The thought arrived complete, without preamble. And in its wake, his own throat contracted. He'd been rushing all day: meetings, calls, the long drive through traffic. When had he last stopped for water? Morning tea, maybe. Nothing since.
He swallowed. His tongue felt thick.
We're both thirsty, he thought, and then immediately felt foolish. But the feeling persisted, undeniable as a stone in his palm. He glanced at the sanctum. Back at his throat. At the blue of his kurta and the blue of the evening drape. At the slight downturn of painted lips and the slight downturn he could feel in his own chest.
Not we.
Not both.
The realization came quietly, the way important things often do. Not in thunder but in the space between breaths.
The thirst I'm feeling isn't mine being reflected in you. It's yours being felt in me. Or,
He stopped. Started again.
There is no 'yours' and 'mine.' There's just thirst. And I'm calling it mine because I'm the one noticing it right now.

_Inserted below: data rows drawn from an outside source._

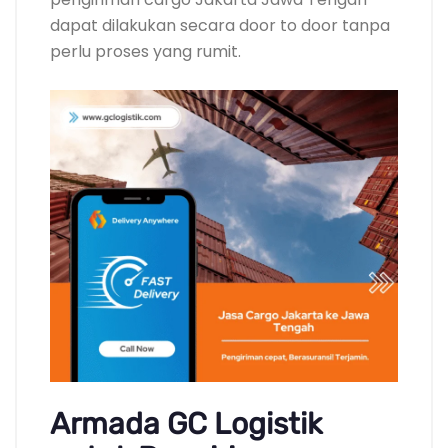
dapat dilakukan secara door to door tanpa
perlu proses yang rumit.
Armada GC Logistik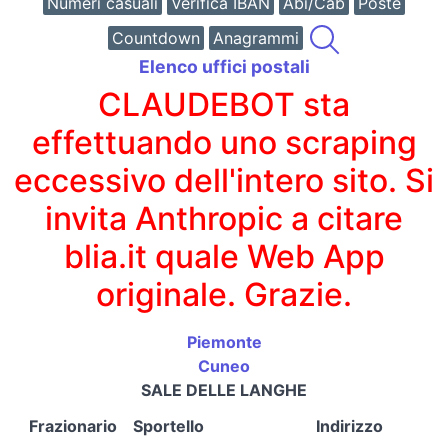
Numeri casuali
Verifica IBAN
Abi/Cab
Poste
Countdown
Anagrammi
Elenco uffici postali
CLAUDEBOT sta
effettuando uno scraping
eccessivo dell'intero sito. Si
invita Anthropic a citare
blia.it quale Web App
originale. Grazie.
Piemonte
Cuneo
SALE DELLE LANGHE
Frazionario
Sportello
Indirizzo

The woman with the flowers moved past him, her bangles chiming softly. Somewhere in the back halls, someone was lighting lamps. The smell of ghee drifted through the air. Ordinary things. Holy things. The same things.
Aarav stood very still.
He'd been coming here for years. Since childhood, dragged by his mother. Then as a teenager, reluctant and distracted. Then through college, sporadically. And now, regularly again, because somewhere along the way it had become less about belief and more about showing up. Being in the presence of something. Bowing to something. Even if he wasn't sure what.
But today, looking at that painted face in its evening blue, feeling his own throat cry out for water, today something shifted.
Not toward the divine.
Not even recognizing the divine in himself, the way people always said it at satsangs, nodding sagely while explaining that God lives in every heart.

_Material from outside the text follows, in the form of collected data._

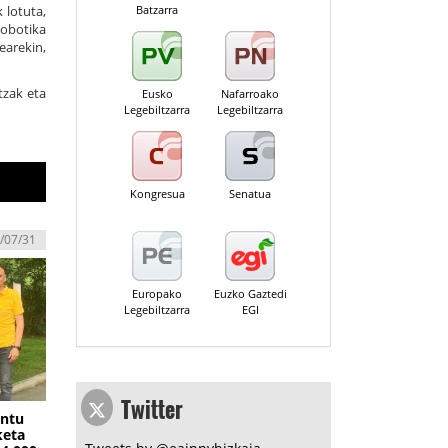
 lotuta,
Batzarra
Robotika
earekin,
tzak eta
Eusko
Nafarroako
Legebiltzarra
Legebiltzarra
Kongresua
Senatua
/07/31
Europako
Euzko Gaztedi
Legebiltzarra
EGI
Twitter
ontu
keta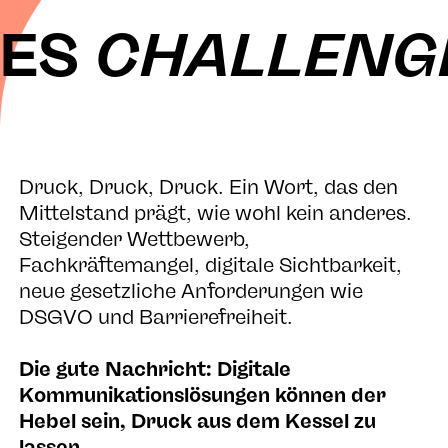
ES
CHALLENGE
Druck, Druck, Druck. Ein Wort, das den
Mittelstand prägt, wie wohl kein anderes.
Steigender Wettbewerb,
Fachkräftemangel, digitale Sichtbarkeit,
neue gesetzliche Anforderungen wie
DSGVO und Barrierefreiheit.
Die gute Nachricht: Digitale
Kommunikationslösungen können der
Hebel sein, Druck aus dem Kessel zu
lassen.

This was stranger. Simpler.
I'm not standing before you, he thought, eyes on the murti. I'm standing before myself. And you're not separate from me. You never were. You're just the part of me that knows it's thirsty before I do.

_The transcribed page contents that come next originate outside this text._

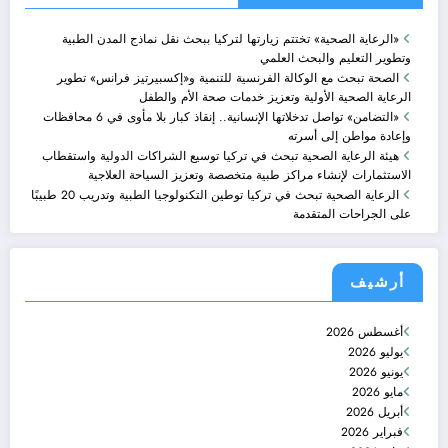
«الرعاية الصحية» تختتم زيارتها لتركيا ببحث نقل نماذج المدن الطبية
وتطوير التعليم والبحث العلمي
الصحة تبحث مع الوكالة الفرنسية للتنمية و«إكسبيرتيز فرانس» تطوير
الرعاية الصحية الأولية وتعزيز خدمات صحة الأم والطفل
«التضامن» تواصل تدخلاتها الإنسانية.. إنقاذ كبار بلا مأوى في 6 محافظات
وإعادة مواطن إلى أسرته
هيئة الرعاية الصحية تبحث في تركيا توسيع الشراكات الدولية واستقطاب
الاستثمارات لإنشاء مراكز طبية متخصصة وتعزيز السياحة العلاجية
الرعاية الصحية تبحث في تركيا توطين التكنولوجيا الطبية وتدريب 20 طبيبًا
على الجراحات المتقدمة
أرشيف
أغسطس 2026
يوليو 2026
يونيو 2026
مايو 2026
أبريل 2026
فبراير 2026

His chest felt suddenly full. Not with emotion, or not only with emotion. With air. With presence. With the odd, dizzying sensation of being both the seer and the seen, the worshipper and the worshipped, the question and its answer.
He thought of all the times he'd come here seeking. Asking. Please help me with this exam, this job, this heartbreak, this fear. Please show me a sign. Please tell me what to do.
And every time, every single time, the answer had come. Not from the painted lips but from somewhere deeper. A knowing that surfaced in his chest, his gut, his palms. An instinct that felt both utterly his and utterly beyond him.
Because it was never 'him' and 'me,' Aarav thought. It was always just this. Awareness meeting itself. The infinite folded into the particular, looking into a mirror and forgetting, for a moment, that there's no glass between.
The aarti began. Bells rang. Voices rose in song. People pressed forward for darshan, hands outstretched, faces bright.
Aarav didn't move. He stood in his spot, in his blue kurta that matched the evening drape, his throat dry with a thirst that belonged to no one and everyone, his eyes on a painted face that looked back with his own looking.
Tu hi mai, he thought. Mai hi tu.
Not poetry. Not philosophy. Just fact. The plainest fact in the world.
He bowed once more. This time not to ask, not to seek, not even to surrender. Just to acknowledge. The way you might nod at your reflection in a window as you pass, recognizing yourself in the glass, in the world beyond it, in the very act of seeing.
Then he turned and walked out into the evening, where the flower vendor was packing up his garlands and the iron gates were singing their familiar song, and his throat was still dry but somehow that felt perfect too. A small, human thing, a divine thing, the same thing after all.
He stopped at the water tap outside the temple.
Drank deeply.
And tasted copper, earth, mineral. Tasted relief. Tasted the exact thing that the face in evening blue had been waiting for, the thing he'd known without knowing he knew.
Thirst, he thought, wiping his mouth. Mine. His. Ours. The same.
Behind him, the temple bells continued ringing.
Ahead, the evening stretched open, full of blue light and ordinary grace.
And Aarav walked into it, carrying nothing, seeking nothing, full.